5 research outputs found
Improving average ranking precision in user searches for biomedical research datasets
Availability of research datasets is keystone for health and life science
study reproducibility and scientific progress. Due to the heterogeneity and
complexity of these data, a main challenge to be overcome by research data
management systems is to provide users with the best answers for their search
queries. In the context of the 2016 bioCADDIE Dataset Retrieval Challenge, we
investigate a novel ranking pipeline to improve the search of datasets used in
biomedical experiments.
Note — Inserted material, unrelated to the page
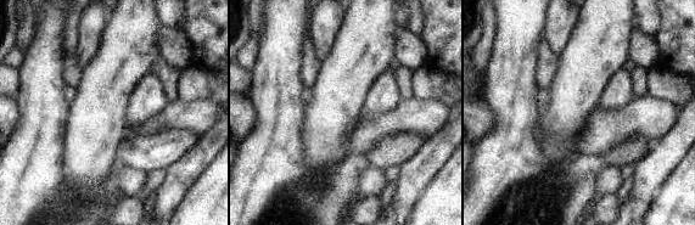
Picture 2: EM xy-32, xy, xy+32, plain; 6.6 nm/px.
check(em, xy, step 4, letters, same)

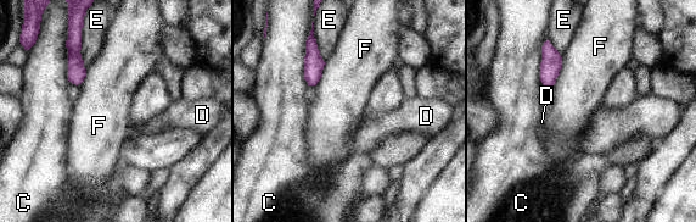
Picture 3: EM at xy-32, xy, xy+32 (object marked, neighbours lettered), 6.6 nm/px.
keep()
C, D, E and F are other cells; border along (562, 55), (560, 71), (550, 88) in picture 3; no lettered segment goes on from it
Our system comprises a query expansion model based on
word embeddings, a similarity measure algorithm that takes into consideration
the relevance of the query terms, and a dataset categorisation method that
boosts the rank of datasets matching query constraints. The system was
evaluated using a corpus with 800k datasets and 21 annotated user queries. Our
system provides competitive results when compared to the other challenge
participants. In the official run, it achieved the highest infAP among the
participants, being +22.3% higher than the median infAP of the participant's
best submissions. Overall, it is ranked at top 2 if an aggregated metric using
the best official measures per participant is considered. The query expansion
method showed positive impact on the system's performance increasing our
baseline up to +5.0% and +3.4% for the infAP and infNDCG metrics, respectively.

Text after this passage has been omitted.